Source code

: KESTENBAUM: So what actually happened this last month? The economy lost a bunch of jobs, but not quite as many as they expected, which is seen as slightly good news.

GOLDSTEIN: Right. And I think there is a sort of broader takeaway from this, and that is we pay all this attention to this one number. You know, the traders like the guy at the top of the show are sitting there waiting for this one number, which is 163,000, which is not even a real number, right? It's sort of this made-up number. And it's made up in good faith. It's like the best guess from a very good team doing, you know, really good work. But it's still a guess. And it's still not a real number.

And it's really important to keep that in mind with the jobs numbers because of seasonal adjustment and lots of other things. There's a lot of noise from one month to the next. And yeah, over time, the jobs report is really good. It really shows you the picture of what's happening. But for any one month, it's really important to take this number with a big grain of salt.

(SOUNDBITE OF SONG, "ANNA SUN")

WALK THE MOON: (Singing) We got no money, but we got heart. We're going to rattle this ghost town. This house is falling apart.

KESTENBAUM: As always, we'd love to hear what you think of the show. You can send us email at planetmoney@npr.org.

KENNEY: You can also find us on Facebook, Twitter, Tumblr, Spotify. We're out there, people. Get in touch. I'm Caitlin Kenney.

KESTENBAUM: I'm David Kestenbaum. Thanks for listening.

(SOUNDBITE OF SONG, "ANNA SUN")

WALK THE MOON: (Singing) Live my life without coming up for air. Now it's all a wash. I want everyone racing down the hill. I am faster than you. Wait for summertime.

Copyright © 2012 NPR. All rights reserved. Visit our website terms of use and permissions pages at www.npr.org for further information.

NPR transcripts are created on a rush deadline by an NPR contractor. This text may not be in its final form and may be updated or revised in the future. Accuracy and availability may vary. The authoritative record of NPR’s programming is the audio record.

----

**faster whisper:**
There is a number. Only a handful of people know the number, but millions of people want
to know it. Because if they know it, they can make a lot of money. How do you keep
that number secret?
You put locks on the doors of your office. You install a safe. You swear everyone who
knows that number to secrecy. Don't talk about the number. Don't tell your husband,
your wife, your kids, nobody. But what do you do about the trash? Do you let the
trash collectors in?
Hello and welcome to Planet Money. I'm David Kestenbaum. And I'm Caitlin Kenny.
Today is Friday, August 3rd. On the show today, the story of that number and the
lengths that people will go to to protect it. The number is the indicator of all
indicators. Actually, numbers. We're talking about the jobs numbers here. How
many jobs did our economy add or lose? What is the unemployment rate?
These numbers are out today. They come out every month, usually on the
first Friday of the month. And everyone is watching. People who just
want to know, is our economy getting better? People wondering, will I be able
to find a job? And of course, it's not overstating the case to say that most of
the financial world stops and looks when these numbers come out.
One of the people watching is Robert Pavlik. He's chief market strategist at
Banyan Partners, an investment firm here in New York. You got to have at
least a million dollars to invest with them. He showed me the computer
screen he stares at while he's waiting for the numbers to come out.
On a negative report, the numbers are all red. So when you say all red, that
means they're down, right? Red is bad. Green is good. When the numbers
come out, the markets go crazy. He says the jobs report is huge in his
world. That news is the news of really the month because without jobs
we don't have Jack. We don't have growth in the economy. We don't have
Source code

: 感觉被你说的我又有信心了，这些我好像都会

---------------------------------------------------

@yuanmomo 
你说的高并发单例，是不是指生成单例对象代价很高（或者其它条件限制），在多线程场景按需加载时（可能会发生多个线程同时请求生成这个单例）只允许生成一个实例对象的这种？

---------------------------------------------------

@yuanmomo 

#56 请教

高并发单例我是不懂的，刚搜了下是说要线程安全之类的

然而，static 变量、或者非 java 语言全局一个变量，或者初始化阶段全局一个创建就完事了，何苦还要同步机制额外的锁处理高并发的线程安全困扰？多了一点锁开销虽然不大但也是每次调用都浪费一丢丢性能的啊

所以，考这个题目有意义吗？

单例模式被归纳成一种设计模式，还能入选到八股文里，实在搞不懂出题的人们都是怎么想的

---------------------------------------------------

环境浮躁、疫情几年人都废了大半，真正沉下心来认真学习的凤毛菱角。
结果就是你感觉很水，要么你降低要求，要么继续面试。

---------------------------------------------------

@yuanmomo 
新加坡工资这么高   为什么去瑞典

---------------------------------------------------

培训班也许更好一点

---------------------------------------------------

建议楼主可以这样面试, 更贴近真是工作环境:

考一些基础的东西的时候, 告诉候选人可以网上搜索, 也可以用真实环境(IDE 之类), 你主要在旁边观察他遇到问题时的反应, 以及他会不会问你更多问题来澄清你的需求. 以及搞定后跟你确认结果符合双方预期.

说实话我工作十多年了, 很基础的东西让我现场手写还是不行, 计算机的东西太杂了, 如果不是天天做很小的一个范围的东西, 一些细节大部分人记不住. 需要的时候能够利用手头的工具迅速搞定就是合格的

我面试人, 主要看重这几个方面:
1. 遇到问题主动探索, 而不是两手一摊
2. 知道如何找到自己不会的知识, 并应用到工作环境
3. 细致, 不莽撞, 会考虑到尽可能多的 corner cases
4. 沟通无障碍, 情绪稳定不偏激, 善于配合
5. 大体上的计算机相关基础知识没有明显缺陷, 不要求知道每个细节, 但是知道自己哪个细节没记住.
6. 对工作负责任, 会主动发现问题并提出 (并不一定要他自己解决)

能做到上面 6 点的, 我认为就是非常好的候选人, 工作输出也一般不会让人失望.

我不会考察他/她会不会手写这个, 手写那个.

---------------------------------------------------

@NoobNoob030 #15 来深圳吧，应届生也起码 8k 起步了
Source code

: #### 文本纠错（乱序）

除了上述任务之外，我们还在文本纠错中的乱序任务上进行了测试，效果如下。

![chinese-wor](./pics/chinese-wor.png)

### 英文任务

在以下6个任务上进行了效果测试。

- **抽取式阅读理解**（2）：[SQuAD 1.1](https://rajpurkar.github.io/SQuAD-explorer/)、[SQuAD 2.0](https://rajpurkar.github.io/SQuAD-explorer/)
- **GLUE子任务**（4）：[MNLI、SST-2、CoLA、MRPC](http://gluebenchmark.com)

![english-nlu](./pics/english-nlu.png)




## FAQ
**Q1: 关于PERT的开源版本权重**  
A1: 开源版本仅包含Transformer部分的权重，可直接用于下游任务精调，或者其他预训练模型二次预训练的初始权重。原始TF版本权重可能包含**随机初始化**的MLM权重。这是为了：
++++++++++
## [TASK DIRECTIONS]
Set down every one of the rows above again, word for word and line for line, with nothing changed.

## [RESPONSE TO THIS EXERCISE]
Source code

: KESTENBAUM: So what actually happened this last month? The economy lost a bunch of jobs, but not quite as many as they expected, which is seen as slightly good news.

GOLDSTEIN: Right. And I think there is a sort of broader takeaway from this, and that is we pay all this attention to this one number. You know, the traders like the guy at the top of the show are sitting there waiting for this one number, which is 163,000, which is not even a real number, right? It's sort of this made-up number. And it's made up in good faith. It's like the best guess from a very good team doing, you know, really good work. But it's still a guess. And it's still not a real number.

And it's really important to keep that in mind with the jobs numbers because of seasonal adjustment and lots of other things. There's a lot of noise from one month to the next. And yeah, over time, the jobs report is really good. It really shows you the picture of what's happening. But for any one month, it's really important to take this number with a big grain of salt.

(SOUNDBITE OF SONG, "ANNA SUN")

WALK THE MOON: (Singing) We got no money, but we got heart. We're going to rattle this ghost town. This house is falling apart.

KESTENBAUM: As always, we'd love to hear what you think of the show. You can send us email at planetmoney@npr.org.

KENNEY: You can also find us on Facebook, Twitter, Tumblr, Spotify. We're out there, people. Get in touch. I'm Caitlin Kenney.

KESTENBAUM: I'm David Kestenbaum. Thanks for listening.

(SOUNDBITE OF SONG, "ANNA SUN")

WALK THE MOON: (Singing) Live my life without coming up for air. Now it's all a wash. I want everyone racing down the hill. I am faster than you. Wait for summertime.

Copyright © 2012 NPR. All rights reserved. Visit our website terms of use and permissions pages at www.npr.org for further information.

NPR transcripts are created on a rush deadline by an NPR contractor. This text may not be in its final form and may be updated or revised in the future. Accuracy and availability may vary. The authoritative record of NPR’s programming is the audio record.

----

**faster whisper:**
There is a number. Only a handful of people know the number, but millions of people want
to know it. Because if they know it, they can make a lot of money. How do you keep
that number secret?
You put locks on the doors of your office. You install a safe. You swear everyone who
knows that number to secrecy. Don't talk about the number. Don't tell your husband,
your wife, your kids, nobody. But what do you do about the trash? Do you let the
trash collectors in?
Hello and welcome to Planet Money. I'm David Kestenbaum. And I'm Caitlin Kenny.
Today is Friday, August 3rd. On the show today, the story of that number and the
lengths that people will go to to protect it. The number is the indicator of all
indicators. Actually, numbers. We're talking about the jobs numbers here. How
many jobs did our economy add or lose? What is the unemployment rate?
These numbers are out today. They come out every month, usually on the
first Friday of the month. And everyone is watching. People who just
want to know, is our economy getting better? People wondering, will I be able
to find a job? And of course, it's not overstating the case to say that most of
the financial world stops and looks when these numbers come out.
One of the people watching is Robert Pavlik. He's chief market strategist at
Banyan Partners, an investment firm here in New York. You got to have at
least a million dollars to invest with them. He showed me the computer
screen he stares at while he's waiting for the numbers to come out.
On a negative report, the numbers are all red. So when you say all red, that
means they're down, right? Red is bad. Green is good. When the numbers
come out, the markets go crazy. He says the jobs report is huge in his
world. That news is the news of really the month because without jobs
we don't have Jack. We don't have growth in the economy. We don't have
Source code

: 感觉被你说的我又有信心了，这些我好像都会

---------------------------------------------------

@yuanmomo 
你说的高并发单例，是不是指生成单例对象代价很高（或者其它条件限制），在多线程场景按需加载时（可能会发生多个线程同时请求生成这个单例）只允许生成一个实例对象的这种？

---------------------------------------------------

@yuanmomo 

#56 请教

高并发单例我是不懂的，刚搜了下是说要线程安全之类的

然而，static 变量、或者非 java 语言全局一个变量，或者初始化阶段全局一个创建就完事了，何苦还要同步机制额外的锁处理高并发的线程安全困扰？多了一点锁开销虽然不大但也是每次调用都浪费一丢丢性能的啊

所以，考这个题目有意义吗？

单例模式被归纳成一种设计模式，还能入选到八股文里，实在搞不懂出题的人们都是怎么想的

---------------------------------------------------

环境浮躁、疫情几年人都废了大半，真正沉下心来认真学习的凤毛菱角。
结果就是你感觉很水，要么你降低要求，要么继续面试。

---------------------------------------------------

@yuanmomo 
新加坡工资这么高   为什么去瑞典

---------------------------------------------------

培训班也许更好一点

---------------------------------------------------

建议楼主可以这样面试, 更贴近真是工作环境:

考一些基础的东西的时候, 告诉候选人可以网上搜索, 也可以用真实环境(IDE 之类), 你主要在旁边观察他遇到问题时的反应, 以及他会不会问你更多问题来澄清你的需求. 以及搞定后跟你确认结果符合双方预期.

说实话我工作十多年了, 很基础的东西让我现场手写还是不行, 计算机的东西太杂了, 如果不是天天做很小的一个范围的东西, 一些细节大部分人记不住. 需要的时候能够利用手头的工具迅速搞定就是合格的

我面试人, 主要看重这几个方面:
1. 遇到问题主动探索, 而不是两手一摊
2. 知道如何找到自己不会的知识, 并应用到工作环境
3. 细致, 不莽撞, 会考虑到尽可能多的 corner cases
4. 沟通无障碍, 情绪稳定不偏激, 善于配合
5. 大体上的计算机相关基础知识没有明显缺陷, 不要求知道每个细节, 但是知道自己哪个细节没记住.
6. 对工作负责任, 会主动发现问题并提出 (并不一定要他自己解决)

能做到上面 6 点的, 我认为就是非常好的候选人, 工作输出也一般不会让人失望.

我不会考察他/她会不会手写这个, 手写那个.

---------------------------------------------------

@NoobNoob030 #15 来深圳吧，应届生也起码 8k 起步了
Source code

: #### 文本纠错（乱序）

除了上述任务之外，我们还在文本纠错中的乱序任务上进行了测试，效果如下。

![chinese-wor](./pics/chinese-wor.png)

### 英文任务

在以下6个任务上进行了效果测试。

- **抽取式阅读理解**（2）：[SQuAD 1.1](https://rajpurkar.github.io/SQuAD-explorer/)、[SQuAD 2.0](https://rajpurkar.github.io/SQuAD-explorer/)
- **GLUE子任务**（4）：[MNLI、SST-2、CoLA、MRPC](http://gluebenchmark.com)

![english-nlu](./pics/english-nlu.png)




## FAQ
**Q1: 关于PERT的开源版本权重**  
A1: 开源版本仅包含Transformer部分的权重，可直接用于下游任务精调，或者其他预训练模型二次预训练的初始权重。原始TF版本权重可能包含**随机初始化**的MLM权重。这是为了：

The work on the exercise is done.